Organic acid analysis using ion-exclusion HPLC

Organic acid concentrations in the digesta were measured using ion-exclusion High-Performance Liquid Chromatography (HPLC) as described previously [22]. Organic acids were detected in all the digesta samples, but the digesta from the Pars Pylorica (PP9) had a relatively low concentration of organic acids compared to the digesta from the other regions. Obviously, higher levels of acetate were detected in both the foregut (PS12, TG11, and S10) and the hindgut (C4, PC3, DC2, and R1). Conversely, the concentrations of succinate, formate, and n-valerate were lower than those of acetate and n-butyrate. Furthermore, lactate concentrations were higher in the digesta from the small intestine (D8, PJ7, DJ6, and I5) than the digesta from other regions (Figure 1B, Table S2).

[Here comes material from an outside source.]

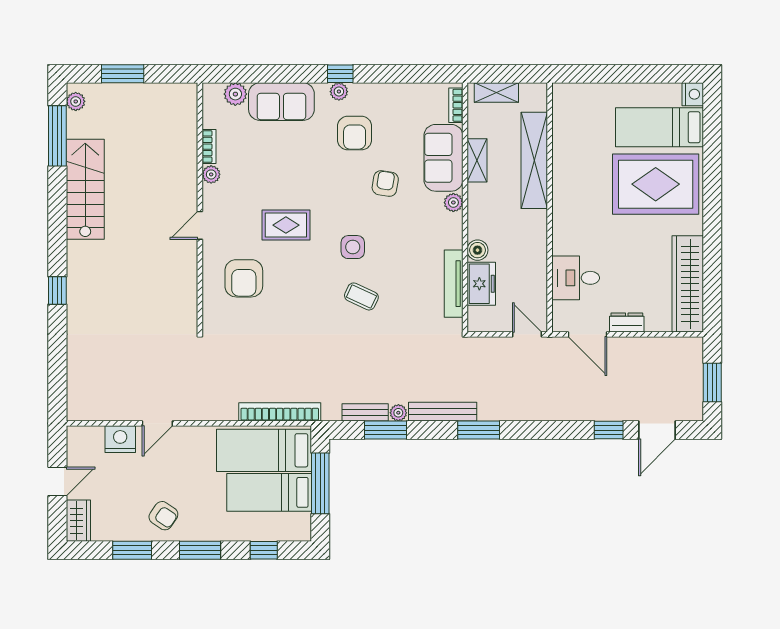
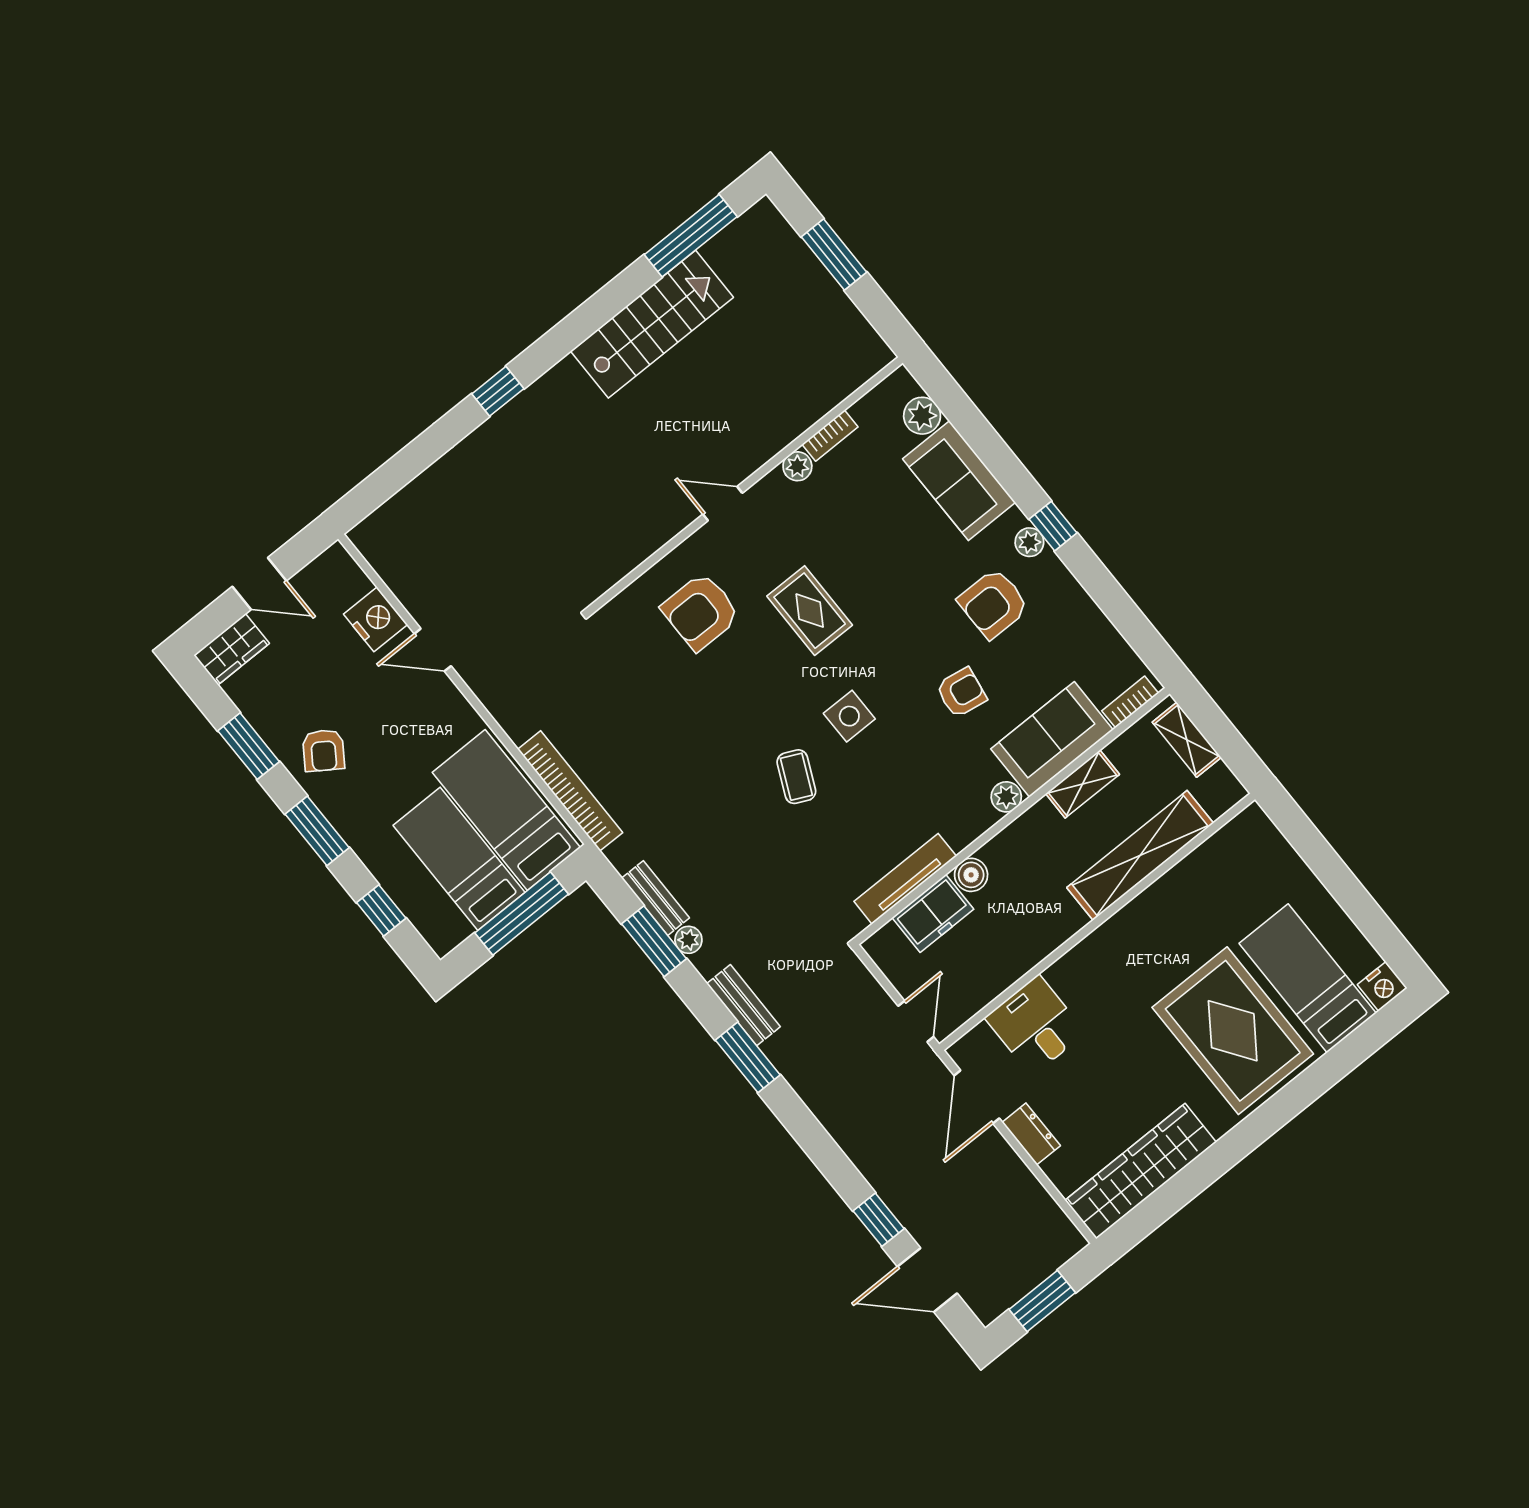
plant: (76, 101) -> (752, 224), removed
bench: (443, 412) -> (743, 1005), width x0.73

Microbiota analysis using the miseq platform

Bacterial DNA was extracted from the digesta as described previously [23]. The microbiota composition of the digesta was analyzed using Next-Generation Sequencing (NGS) and the MiSeq platform (Illumina, CA, USA) as previously described [24]. The alpha diversity in each gastrointestinal digesta was different: the hindgut digesta showed higher alpha diversity than the forestomach. Weighted UniFrac principal coordinates analysis showed that the forestomach, small intestine, and large intestine had different microbiota. The top 10 abundant genera in the stomach, small intestine, and large intestine are shown in (Table 1), respectively. As shown in (Tables 2), each gastrointestinal digesta had a unique microbiota. In the forestomach (PS12, TG11, and S10), the genera Prevotella and Selenomonas were dominant, while the genus Clostridium was dominant in PP9 (Table 1). In the small intestine, each digesta (D8, PJ7, DJ6, and I5) also had a unique microbiota, the genus Turicibacter was predominant in I5 compared with the other regions (Table 2). In the large intestine, the various digesta (C4, PC3, DC2 and R1) had similar microbiota, relatively the family Ruminococcaceae was dominant (Table 3).